In 2016, Mr. Trump won white voters without a college degree by 37 points nationally and by 44 points in North Carolina. Two recent Fox News polls, however, show that Mr. Trump’s lead among this demographic has shrunk to a 9 point advantage nationally and a 15 point lead in North Carolina.
More diverse than the country as a whole, Nash County is 41% Black, with a median household income almost $12,000 less than the national average. In 2014, Mr. Tillis won the area by less than 2 percentage points. In 2016, Mr. Trump won the county by 84 votes.
Kim Taylor, a hairdresser and single mother, says she’s voted a straight Republican ticket her entire life – including in 2016. But she’s become so discouraged about the direction of the country that she doubts she’ll even vote at all this November.
“People thought that Trump would make them matter, and that he would make America great again,” says Ms. Taylor, leaning on her cart in a Walmart aisle as customers bustle pass. “I haven’t seen anyone come around who could give a better life to me, my kids, and my grandkids. I’ve just lost faith.”
Others suggest they’ll vote for Mr. Trump – and Mr. Tillis – begrudgingly. “I think Trump is a scumbag,” says Karen, who works on her father’s sweet potato farm and declines to give her last name because “talking politics around here is bad for business.”
“All I see is everyone around here posting on Facebook about how bad Trump is,” she says, while shopping at the Piggly Wiggly. “But in the end, I’m a conservative,” she shrugs.
Still, some here believe that support for the president has actually grown.
“From what I’ve seen, rural North Carolina has really rallied around President Trump, more than any other president that I can remember,” says Ms.
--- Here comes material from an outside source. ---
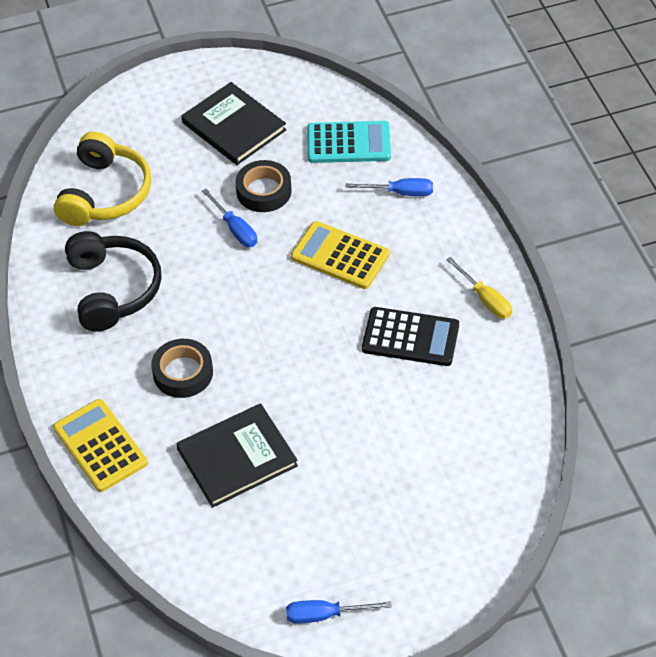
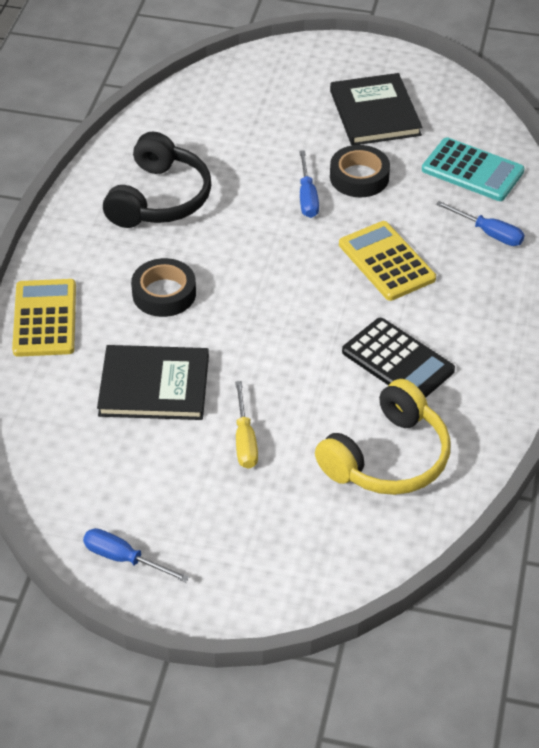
camera: 30 degrees right, 5 degrees down
yellow headphones [54,132,151,226] -> yellow headphones moved to [315,379,451,495]
yellow screwdriver [446,257,512,319] -> yellow screwdriver moved to [235,381,258,469]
Leggett, who has lived in the area for almost her entire life. “And I think that support is going to trickle down for Senator Tillis.”
And it’s far from clear that Mr. Biden has Nash County in the bag. While he captured the Democratic nomination in large part due to overwhelming support among Southern Black voters, enthusiasm among many African-American residents here seems lackluster. One Black woman leaving the Piggly Wiggly simply says she “stays out of politics,” and another says she “didn’t vote in 2016, and doesn’t plan to in 2020.”
James, who installs hardwood floors for a living and declines to give his last name, offers some of the strongest support. “I will vote in November, and you know it won’t be for Trump. So yeah, I guess it’ll be Biden,” he says, snacking on a bag of Cool Ranch Doritos in front of a gas station in Spring Hope.
“I mean, it’s gotta get better, right?” he adds. “We all need to come together.”